At first glance, we might think that these two stories, lumped together as one, are really unrelated until Mark adds at the end of the story a kind of afterthought: oh, yes, by the way, the little girl was twelve years old. Perhaps we might sense something more is going on here than two stories simply sandwiched together. The woman had been sick for twelve years so maybe there are other connections. Jesus addresses the woman, who would have been considered unclean, as "daughter." By touching Jesus, the woman threatens to spread her ritual uncleanliness to Jesus. When Jesus takes the dead girl by the hand, he dares to make himself unclean because he transgresses another boundary by touching the dead. The healing touch of Jesus makes them well instead of making him unclean and he restores these two women to abundant life. Two needy outsiders become daughters of God.
Both the woman and the father of the little girl take Jesus seriously. Both believe that Jesus can restore their lives. Both kneel before him. This two-part story shows us that Jesus is active in the world with divine power to restore life, abundant life for everyone.
But this isn’t just a story about healing as you may well have been picking up as we’ve gone along. In many respects the healing elements are almost incidental: they’re simply the hook to hang a deeper understanding on and what a shame it would have been, I think, if we’d concentrated on the healing and missed the more subtle depths of these stories because if they’re about anything, these stories are about faith and God’s grace challenging and breaking through cultural and religious norms to reveal a new and deeper aspect of that same grace.

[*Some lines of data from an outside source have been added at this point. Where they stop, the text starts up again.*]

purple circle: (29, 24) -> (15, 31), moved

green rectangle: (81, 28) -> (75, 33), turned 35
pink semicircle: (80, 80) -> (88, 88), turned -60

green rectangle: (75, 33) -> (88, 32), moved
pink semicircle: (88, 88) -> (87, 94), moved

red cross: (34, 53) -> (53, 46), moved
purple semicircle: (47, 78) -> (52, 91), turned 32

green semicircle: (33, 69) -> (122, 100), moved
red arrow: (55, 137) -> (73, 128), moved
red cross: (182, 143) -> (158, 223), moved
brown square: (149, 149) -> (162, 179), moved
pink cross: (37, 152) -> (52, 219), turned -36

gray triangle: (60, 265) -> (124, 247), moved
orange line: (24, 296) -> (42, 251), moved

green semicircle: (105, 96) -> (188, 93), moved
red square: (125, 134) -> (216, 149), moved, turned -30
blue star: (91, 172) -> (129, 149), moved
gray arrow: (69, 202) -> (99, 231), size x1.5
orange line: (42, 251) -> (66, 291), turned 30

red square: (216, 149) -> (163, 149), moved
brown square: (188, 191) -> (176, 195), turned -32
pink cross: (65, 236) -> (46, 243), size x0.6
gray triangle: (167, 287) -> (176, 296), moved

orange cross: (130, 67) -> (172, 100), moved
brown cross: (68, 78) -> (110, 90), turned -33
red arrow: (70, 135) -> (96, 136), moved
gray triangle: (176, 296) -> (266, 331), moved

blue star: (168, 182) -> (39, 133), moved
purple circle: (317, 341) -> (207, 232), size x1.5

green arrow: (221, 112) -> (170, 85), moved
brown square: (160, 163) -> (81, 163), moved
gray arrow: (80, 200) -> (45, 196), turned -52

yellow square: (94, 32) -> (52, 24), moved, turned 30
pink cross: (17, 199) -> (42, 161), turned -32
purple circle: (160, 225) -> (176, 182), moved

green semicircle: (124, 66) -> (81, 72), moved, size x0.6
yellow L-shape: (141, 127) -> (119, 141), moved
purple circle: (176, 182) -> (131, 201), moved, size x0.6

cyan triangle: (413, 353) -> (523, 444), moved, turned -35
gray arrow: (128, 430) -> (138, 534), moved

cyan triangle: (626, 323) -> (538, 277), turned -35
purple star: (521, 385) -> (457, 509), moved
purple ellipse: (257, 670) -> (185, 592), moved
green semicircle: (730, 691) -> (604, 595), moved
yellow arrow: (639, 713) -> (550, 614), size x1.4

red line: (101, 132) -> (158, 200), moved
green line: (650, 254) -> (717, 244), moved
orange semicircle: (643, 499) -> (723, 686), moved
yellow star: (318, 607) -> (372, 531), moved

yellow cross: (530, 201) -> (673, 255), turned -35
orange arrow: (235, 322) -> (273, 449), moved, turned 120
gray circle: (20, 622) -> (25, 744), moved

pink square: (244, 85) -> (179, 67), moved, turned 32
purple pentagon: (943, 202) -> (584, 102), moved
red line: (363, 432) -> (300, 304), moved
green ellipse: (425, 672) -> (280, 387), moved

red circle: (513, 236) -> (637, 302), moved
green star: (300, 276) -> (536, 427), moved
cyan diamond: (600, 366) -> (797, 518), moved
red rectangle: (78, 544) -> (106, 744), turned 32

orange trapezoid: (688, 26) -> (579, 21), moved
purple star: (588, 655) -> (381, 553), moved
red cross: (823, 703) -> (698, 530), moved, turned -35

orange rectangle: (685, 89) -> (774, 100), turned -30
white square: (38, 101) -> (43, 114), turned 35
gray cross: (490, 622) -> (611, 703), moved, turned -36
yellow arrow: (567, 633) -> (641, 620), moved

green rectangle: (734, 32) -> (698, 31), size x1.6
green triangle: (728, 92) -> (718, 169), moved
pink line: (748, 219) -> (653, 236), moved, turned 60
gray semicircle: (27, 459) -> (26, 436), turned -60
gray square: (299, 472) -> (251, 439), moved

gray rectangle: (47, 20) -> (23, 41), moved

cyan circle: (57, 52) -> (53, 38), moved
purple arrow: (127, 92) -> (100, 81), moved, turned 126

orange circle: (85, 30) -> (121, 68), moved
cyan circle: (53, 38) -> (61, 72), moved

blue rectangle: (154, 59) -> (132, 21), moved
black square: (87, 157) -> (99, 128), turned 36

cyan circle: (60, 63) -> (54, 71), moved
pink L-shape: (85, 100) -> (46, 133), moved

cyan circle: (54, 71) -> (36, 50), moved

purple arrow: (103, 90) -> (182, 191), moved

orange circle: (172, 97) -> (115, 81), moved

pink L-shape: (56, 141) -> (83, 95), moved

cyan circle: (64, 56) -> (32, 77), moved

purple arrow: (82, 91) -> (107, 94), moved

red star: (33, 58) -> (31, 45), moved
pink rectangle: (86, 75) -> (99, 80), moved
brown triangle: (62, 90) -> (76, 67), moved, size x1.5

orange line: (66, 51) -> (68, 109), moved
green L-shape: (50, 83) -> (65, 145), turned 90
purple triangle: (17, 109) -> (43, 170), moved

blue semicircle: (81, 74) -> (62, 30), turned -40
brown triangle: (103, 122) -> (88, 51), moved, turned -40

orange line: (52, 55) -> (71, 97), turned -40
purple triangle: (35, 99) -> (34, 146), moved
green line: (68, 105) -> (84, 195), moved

The crowds weren’t expecting it; they weren’t really open to it and all but a few probably didn’t even notice it. In that light, I think we have to ask to what extent we’re truly open to God’s grace breaking through in ways we didn’t expect; whether we’d be open to it – or would we stick with what we’re used to and are familiar with? Would we be numbered amongst the few that even recognise it or would we be with those who laugh and ridicule?